Tuesday, March 18, 2008

Whole drive encryption and disk performance

I've been interested in volume encryption for a while. TrueCrypt ticks all the boxes. Being a piece of security software it should be open source (you don't want any back-doors after all). One thing peaked my interest on a recent edition of Security Now! - Steve Gibson discovered that booting Windows off a system partition that has the TrueCrypt driver installed gives a system that has a significant improvement in disk performance;

...so I wrote a little batch file using that EndTimer tool and the Windows defrag and Vopt and Windows defrag. I ran those three in sequence. With no encryption, Windows defrag took 8 minutes and 35.765 seconds. Vopt took 4 minutes and 31.046 seconds. And then a final Windows defrag took 1 minute, 54.765 seconds. Okay, so just look at the first number, 8 minutes and 35 seconds. I did it; I did it again.
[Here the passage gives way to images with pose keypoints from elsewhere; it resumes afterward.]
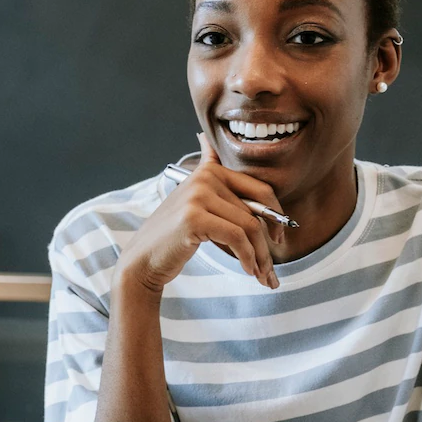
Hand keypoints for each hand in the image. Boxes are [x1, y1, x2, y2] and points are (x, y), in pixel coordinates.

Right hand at [116, 133, 287, 292]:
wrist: (142, 261)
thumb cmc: (173, 239)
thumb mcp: (197, 207)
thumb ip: (217, 188)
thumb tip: (213, 145)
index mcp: (209, 171)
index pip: (259, 188)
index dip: (275, 215)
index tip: (279, 238)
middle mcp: (204, 177)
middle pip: (256, 210)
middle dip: (269, 243)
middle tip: (271, 268)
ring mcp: (197, 195)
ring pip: (249, 226)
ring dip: (260, 256)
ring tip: (261, 275)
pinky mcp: (194, 217)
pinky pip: (237, 237)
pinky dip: (248, 257)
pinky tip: (248, 270)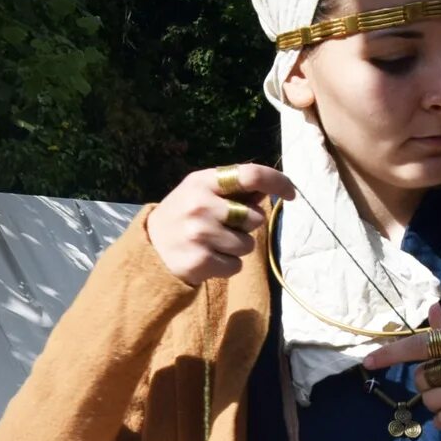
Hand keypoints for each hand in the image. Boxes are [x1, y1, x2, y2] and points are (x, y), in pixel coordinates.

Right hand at [145, 164, 296, 286]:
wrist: (149, 250)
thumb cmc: (183, 216)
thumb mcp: (201, 194)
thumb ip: (232, 192)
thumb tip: (268, 193)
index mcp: (203, 182)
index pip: (250, 174)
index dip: (277, 182)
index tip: (292, 193)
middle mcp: (201, 205)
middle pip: (254, 218)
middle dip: (246, 226)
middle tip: (221, 228)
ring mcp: (200, 234)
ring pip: (248, 245)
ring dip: (236, 248)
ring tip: (212, 245)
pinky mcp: (201, 261)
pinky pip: (237, 265)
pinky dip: (228, 266)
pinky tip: (208, 259)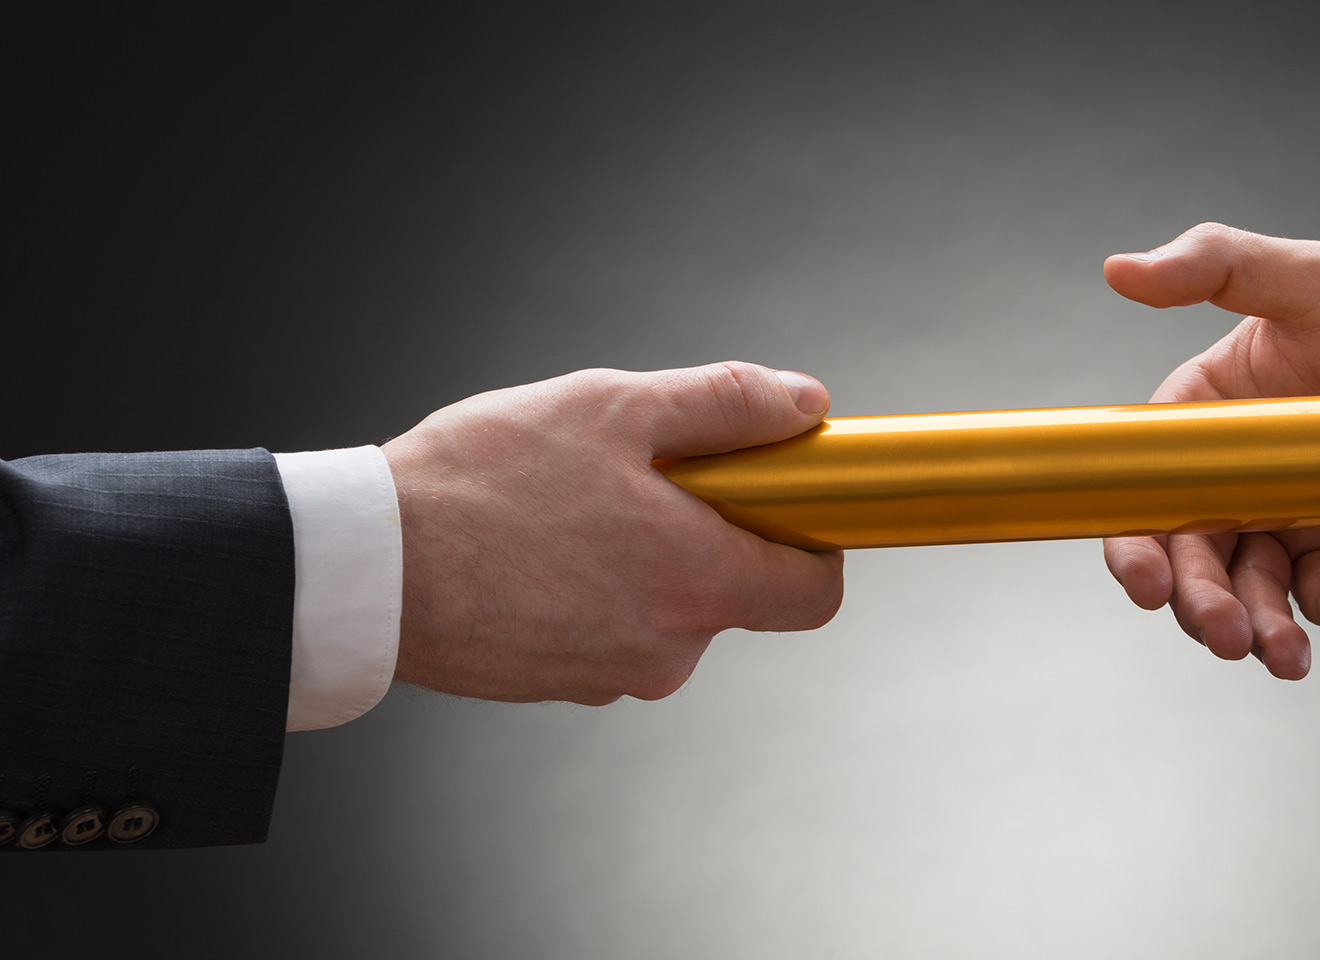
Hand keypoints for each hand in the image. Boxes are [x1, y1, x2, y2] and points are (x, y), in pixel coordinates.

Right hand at [381, 362, 843, 703]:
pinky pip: (610, 629)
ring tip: (569, 507)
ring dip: (642, 558)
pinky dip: (593, 589)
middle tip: (642, 476)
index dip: (813, 540)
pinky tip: (537, 546)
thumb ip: (725, 405)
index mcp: (698, 582)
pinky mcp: (560, 685)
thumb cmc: (479, 483)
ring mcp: (612, 675)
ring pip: (666, 608)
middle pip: (733, 591)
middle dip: (706, 533)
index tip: (783, 499)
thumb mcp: (614, 408)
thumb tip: (804, 405)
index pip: (815, 592)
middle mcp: (668, 647)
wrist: (363, 566)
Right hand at [1102, 223, 1319, 679]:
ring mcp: (1284, 527)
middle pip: (1189, 557)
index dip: (1131, 539)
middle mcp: (1233, 482)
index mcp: (1206, 420)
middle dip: (1197, 604)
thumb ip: (1217, 263)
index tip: (1142, 576)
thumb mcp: (1310, 279)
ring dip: (1257, 629)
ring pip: (1248, 593)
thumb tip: (1119, 270)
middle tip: (1223, 630)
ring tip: (1282, 654)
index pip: (1144, 488)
That is, I restored the image, ran the script again, and it was 9 minutes and 1 second. So, you know, about 8 minutes and 45 seconds on average. And the difference are just we're doing a lot of head-seeking. And so where the disk's rotation happens to be is going to affect timing a little bit.
They say on their web page that they've got 100 percent pipelining of some sort. Apparently once upon a time it was too slow, and boy did they fix it.

I intend to start using TrueCrypt - so I'll blog about it when I've got it figured.